Production adapted technologies developed at centers such as the Whitehead Institute, Cold Spring Harbor Laboratory, and Broad Institute. The pipeline combined high-throughput gene targeting in embryonic stem cells derived from strains like C57BL/6 and used gene-editing platforms pioneered by groups at Friedrich Miescher Institute, California Institute of Technology, and Massachusetts Institute of Technology. Methods incorporated homologous recombination strategies refined at Harvard Medical School and subsequent site-specific recombinase systems from Stanford University and University of Washington to create conditional-ready alleles. Later integration of programmable nuclease technologies from researchers at University of California, Berkeley, Salk Institute, and Innovation Centre for Genome Editing enabled allele refinement and faster allele conversion.

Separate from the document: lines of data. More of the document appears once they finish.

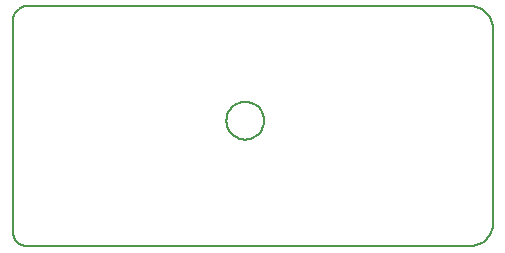
<source format=gko>
G04*
G04 #@! TF.GenerationSoftware,Altium Limited,Altium Designer,20.0.11 (256)*
G04*
G04 Layer_Color=16711935*
%FSLAX25Y25*%
%MOIN*%
G70*
G01*
G75*
%ADD12C,0.00500*%
D12*
X77550Y48100D02*
X76565Y48022D01*
X75603Y47792D01*
X74690Y47413D01*
X73847Y46897D01*
X73096Y46255D01*
X72454Y45503D01*
X71937Y44660D01*
X71559Y43747D01*
X71328Y42786D01*
X71251Y41801D01*
X83849D02*
X83772Y42786D01*
X83541Y43747D01*
X83163Y44660D01*
X82646Y45503D01*
X82004Y46255D01*
X81253Y46897D01*
X80410Y47413D01*
X79497Y47792D01*
X78535Y48022D01*
X77550Y48100D01*
Y35502D02*
X78535Y35579D01*
X79497Y35810D01*
X80410Y36188D01*
X81253Y36704D01*
X82004Y37347D01*
X82646Y38098D01*
X83163Y38941D01*
X83541Y39854D01*
X83772Y40815D01*
X83849Y41801D01*
X71251D02*
X71328Y40815D01*
X71559Y39854D01*
X71937Y38941D01*
X72454Y38098D01*
X73096Y37347D01*
X73847Y36704D01*
X74690Y36188D01*
X75603Y35810D01*
X76565Y35579D01*
X77550Y35502D01*
X152550Y-50D02*
X153529Y14D01*
X154491Y206D01*
X155420Y521D01*
X156300Y955D01*
X157116Y1500D01*
X157853Y2147D01*
X158500Y2885D01*
X159045Y3700D01*
X159479Y4580D01*
X159794Y5509D01*
X159986Y6471D01*
X160050Y7450D01*
Y72450D02*
X159986Y73429D01*
X159794Y74392D01*
X159479Y75321D01*
X159045Y76200D01*
X158500Y77016D01*
X157853Y77754D01*
X157116Y78400D01*
X156300Y78945D01*
X155420Y79379D01*
X154491Y79695D01*
X153529Y79886D01*
X152550Y79950D01*
X5050D02*
X4075Y79854D01*
X3137Y79570D01*
X2272Y79108D01*
X1515Y78486D01*
X893Y77728D01*
X431Y76864D01*
X146Y75926D01*
X50Y74950D01*
Y4950D02*
X146Y3975D01*
X431Y3037D01*
X893Y2173D01*
X1515Y1415D01*
X2272Y793D01*
X3137Y331D01*
X4075Y46D01*
X5050Y-50D01*
X152550D01*
X160050Y7450D02*
Y72450D01*
X5050Y79950D02*
X152550D01*
X50Y4950D02*
Y74950D01*
M02*

</source>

Data and material distribution leveraged informatics and material repositories such as Mouse Genome Informatics, International Mouse Phenotyping Consortium, European Nucleotide Archive, Gene Ontology Consortium, and strain repositories including The Jackson Laboratory, European Mouse Mutant Archive, and Mutant Mouse Resource & Research Centers. Web portals and catalogs interoperated with databases maintained by institutions like European Bioinformatics Institute, National Center for Biotechnology Information, Wellcome Trust Sanger Institute, and national infrastructures such as Japan Mouse Clinic and Infrafrontier. Outreach and user training involved collaboration with societies and conferences including International Mammalian Genome Conference, American Society for Cell Biology, Society for Neuroscience, and Gordon Research Conferences.
Resources produced by the consortium accelerated functional annotation efforts aligned with projects such as the Human Genome Project, ENCODE Project, and GTEx Consortium. Consortial alleles enabled discoveries in fields informed by investigators at Johns Hopkins University, Yale University, University College London, Karolinska Institutet, and Max Planck Institute for Molecular Genetics—including models of disorders studied at centers like Mayo Clinic, Cleveland Clinic, and Mount Sinai Health System. Applications spanned oncology, immunology, developmental biology, and neuroscience with translational links to clinical programs at National Institutes of Health Clinical Center, Memorial Sloan Kettering Cancer Center, and pharmaceutical collaborations involving GlaxoSmithKline, Pfizer, and AstraZeneca.
Consortium operations engaged oversight from institutional review boards and animal care committees such as those at Office of Laboratory Animal Welfare, Institutional Animal Care and Use Committee, European Commission Directorate-General Research and Innovation, and national regulators including Home Office (United Kingdom) and United States Department of Agriculture. Ethical frameworks referenced documents from Council of Europe, World Health Organization, National Academies of Sciences, Engineering, and Medicine, and guidance from professional bodies like American Veterinary Medical Association and International Society for Animal Ethics. Welfare standards and the 3Rs principle informed breeding, phenotyping, and cryopreservation practices implemented at facilities including The Jackson Laboratory and EMBL-EBI-linked centers.